Updated, May 29, 1 p.m.: You’ll have to visit JCPenney stores in person to buy the teakettle that resembles former German Chancellor and Nazi dictator Adolf Hitler.

Over Memorial Day weekend, a user on social news site Reddit noticed something odd: a teakettle that looked like Hitler. The Michael Graves Design Bells and Whistles Stainless Steel Tea Kettle ($40) recently showed up on a JCPenney billboard near Culver City, Calif. (If you don’t see the leader of the Third Reich, it’s all about the negative space created by the kettle’s Hitler-hair handle, like seeing the arrow in the FedEx logo.) By Tuesday morning, the kettle had gone viral. By Tuesday afternoon, it was sold out on JCPenney’s site.

(PHOTOS: Hitler’s Bunker and the Ruins of Berlin, 1945)
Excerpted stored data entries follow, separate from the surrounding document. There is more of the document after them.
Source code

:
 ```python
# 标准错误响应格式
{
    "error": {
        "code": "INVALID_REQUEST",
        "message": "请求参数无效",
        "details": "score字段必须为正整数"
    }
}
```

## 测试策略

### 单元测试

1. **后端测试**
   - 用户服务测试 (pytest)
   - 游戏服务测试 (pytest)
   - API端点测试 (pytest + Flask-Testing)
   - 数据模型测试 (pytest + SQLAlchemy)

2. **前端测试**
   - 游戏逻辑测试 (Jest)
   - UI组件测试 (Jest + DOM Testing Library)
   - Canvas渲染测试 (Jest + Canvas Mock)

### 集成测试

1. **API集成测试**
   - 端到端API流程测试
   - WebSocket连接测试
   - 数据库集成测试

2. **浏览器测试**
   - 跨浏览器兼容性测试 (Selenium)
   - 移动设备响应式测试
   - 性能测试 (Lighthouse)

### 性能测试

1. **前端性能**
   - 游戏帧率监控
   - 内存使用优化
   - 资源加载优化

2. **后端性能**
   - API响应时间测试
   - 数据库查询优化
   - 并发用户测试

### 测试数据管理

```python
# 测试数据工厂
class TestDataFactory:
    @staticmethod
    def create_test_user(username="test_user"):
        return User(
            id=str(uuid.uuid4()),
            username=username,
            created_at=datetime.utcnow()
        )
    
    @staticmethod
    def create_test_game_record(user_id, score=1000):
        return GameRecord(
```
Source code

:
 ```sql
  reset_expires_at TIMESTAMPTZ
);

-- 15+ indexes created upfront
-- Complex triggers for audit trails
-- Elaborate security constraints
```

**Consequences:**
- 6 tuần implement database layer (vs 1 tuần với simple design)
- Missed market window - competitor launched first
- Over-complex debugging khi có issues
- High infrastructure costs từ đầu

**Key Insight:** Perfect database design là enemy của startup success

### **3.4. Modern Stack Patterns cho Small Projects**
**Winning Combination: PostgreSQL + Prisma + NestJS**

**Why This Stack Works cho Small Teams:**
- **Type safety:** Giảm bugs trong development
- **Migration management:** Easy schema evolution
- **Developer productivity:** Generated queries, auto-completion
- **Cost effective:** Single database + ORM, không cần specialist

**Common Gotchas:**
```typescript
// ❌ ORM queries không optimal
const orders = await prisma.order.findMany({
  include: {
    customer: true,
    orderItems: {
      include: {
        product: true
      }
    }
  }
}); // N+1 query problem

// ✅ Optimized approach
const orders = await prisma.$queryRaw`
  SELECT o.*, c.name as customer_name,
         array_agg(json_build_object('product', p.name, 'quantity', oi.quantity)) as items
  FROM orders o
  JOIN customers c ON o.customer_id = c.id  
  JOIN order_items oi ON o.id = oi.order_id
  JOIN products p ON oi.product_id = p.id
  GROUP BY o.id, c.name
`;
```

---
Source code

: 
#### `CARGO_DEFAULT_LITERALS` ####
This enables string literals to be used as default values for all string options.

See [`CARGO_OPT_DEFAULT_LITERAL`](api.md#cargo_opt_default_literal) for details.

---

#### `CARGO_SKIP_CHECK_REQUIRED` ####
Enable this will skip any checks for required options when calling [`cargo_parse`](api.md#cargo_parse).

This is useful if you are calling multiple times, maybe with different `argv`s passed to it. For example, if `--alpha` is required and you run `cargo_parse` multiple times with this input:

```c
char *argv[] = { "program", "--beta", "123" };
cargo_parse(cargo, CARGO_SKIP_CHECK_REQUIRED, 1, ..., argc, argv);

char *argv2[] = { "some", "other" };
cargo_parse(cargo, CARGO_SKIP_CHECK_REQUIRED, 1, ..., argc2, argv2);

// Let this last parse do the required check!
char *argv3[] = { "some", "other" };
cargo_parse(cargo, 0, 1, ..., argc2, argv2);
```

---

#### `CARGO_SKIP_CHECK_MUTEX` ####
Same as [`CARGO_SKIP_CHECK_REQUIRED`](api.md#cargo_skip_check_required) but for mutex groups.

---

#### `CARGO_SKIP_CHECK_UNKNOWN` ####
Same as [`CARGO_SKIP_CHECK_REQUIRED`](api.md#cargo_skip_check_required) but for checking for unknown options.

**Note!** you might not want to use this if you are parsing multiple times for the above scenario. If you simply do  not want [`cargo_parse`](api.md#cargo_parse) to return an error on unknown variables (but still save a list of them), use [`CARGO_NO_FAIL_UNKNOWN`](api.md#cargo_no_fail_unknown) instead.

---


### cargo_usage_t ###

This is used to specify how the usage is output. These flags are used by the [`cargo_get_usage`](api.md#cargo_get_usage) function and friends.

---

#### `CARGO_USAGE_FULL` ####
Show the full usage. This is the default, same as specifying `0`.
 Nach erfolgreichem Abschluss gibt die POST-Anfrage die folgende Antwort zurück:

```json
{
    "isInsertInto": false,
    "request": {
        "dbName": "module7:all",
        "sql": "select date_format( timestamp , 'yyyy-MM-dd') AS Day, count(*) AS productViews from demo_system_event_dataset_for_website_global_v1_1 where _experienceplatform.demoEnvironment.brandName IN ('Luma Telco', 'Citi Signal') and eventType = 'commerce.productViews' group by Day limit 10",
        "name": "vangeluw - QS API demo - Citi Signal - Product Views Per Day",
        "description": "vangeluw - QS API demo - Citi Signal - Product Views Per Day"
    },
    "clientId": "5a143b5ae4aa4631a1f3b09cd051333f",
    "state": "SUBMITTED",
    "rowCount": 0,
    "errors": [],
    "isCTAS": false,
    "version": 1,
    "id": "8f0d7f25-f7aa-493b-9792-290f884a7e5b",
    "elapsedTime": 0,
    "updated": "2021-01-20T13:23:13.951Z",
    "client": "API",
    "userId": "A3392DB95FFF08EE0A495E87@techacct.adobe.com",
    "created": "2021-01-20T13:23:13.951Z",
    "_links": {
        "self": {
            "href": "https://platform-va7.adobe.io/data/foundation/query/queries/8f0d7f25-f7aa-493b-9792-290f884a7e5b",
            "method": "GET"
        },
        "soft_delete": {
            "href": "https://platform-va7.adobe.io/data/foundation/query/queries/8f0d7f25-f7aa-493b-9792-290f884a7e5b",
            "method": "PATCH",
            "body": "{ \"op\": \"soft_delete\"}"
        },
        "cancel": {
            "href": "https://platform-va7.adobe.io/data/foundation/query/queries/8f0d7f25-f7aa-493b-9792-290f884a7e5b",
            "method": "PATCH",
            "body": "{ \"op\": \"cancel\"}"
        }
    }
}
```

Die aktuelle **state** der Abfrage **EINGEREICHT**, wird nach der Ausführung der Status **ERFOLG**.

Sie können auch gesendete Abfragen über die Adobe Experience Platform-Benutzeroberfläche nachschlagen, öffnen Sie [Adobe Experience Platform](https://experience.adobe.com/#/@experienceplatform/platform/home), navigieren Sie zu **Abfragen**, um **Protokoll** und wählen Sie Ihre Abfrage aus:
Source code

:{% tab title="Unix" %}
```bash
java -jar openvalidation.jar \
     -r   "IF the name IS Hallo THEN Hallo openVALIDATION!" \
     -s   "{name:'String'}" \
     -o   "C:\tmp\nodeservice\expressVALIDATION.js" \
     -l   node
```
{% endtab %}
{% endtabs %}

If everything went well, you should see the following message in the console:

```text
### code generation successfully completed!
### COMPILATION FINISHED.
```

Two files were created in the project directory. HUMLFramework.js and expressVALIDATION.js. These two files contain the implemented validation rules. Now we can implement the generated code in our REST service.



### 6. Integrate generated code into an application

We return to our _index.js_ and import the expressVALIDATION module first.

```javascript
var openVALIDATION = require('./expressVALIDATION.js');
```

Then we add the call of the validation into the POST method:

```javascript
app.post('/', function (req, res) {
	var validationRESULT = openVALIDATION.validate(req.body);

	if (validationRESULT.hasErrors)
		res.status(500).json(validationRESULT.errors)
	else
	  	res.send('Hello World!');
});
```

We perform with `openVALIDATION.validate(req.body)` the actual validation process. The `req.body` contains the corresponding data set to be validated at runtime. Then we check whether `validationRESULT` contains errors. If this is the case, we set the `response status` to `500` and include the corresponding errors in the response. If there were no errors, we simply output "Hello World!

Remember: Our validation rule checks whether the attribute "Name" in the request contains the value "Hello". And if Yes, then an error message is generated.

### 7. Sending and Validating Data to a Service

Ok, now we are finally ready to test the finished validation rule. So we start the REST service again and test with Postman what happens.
While J.C. Penney didn’t respond to messages about the product, the out-of-stock kettle was the only one of the 31 teakettles sold on jcpenney.com to be sold out on Tuesday afternoon. (As of Wednesday morning, it appears the teakettle has been completely removed from JCPenney’s site. The company has also taken down the billboard where the advertisement was first spotted, according to the CBS affiliate in Los Angeles.)

The retailer, which has had to put out one fire after another over the past couple of years, soon began trying to explain its latest hiccup over Twitter, calling the teakettle’s resemblance to the man responsible for the Holocaust unintentional. “If we had designed it to look like something, we would have gone with a snowman or something fun :),” the company tweeted.

(MORE: The 5 Big Mistakes That Led to Ron Johnson’s Ouster at J.C. Penney)

J.C. Penney has recently been through the most tumultuous period in its history, from the hiring of former Apple and Target superstar Ron Johnson as CEO to his radical reinvention of the entire brand to his eventual firing and the subsequent rehiring of former CEO Mike Ullman. The company is now reversing many of Johnson’s decisions, once again embracing the use of sales and discount pricing.

Considering everything J.C. Penney has been through recently, the Hitler-teakettle ad may be the least of its worries. In fact, it even appears to have moved a few products.

This article has been updated to include the removal of the billboard and the product from JCPenney’s site.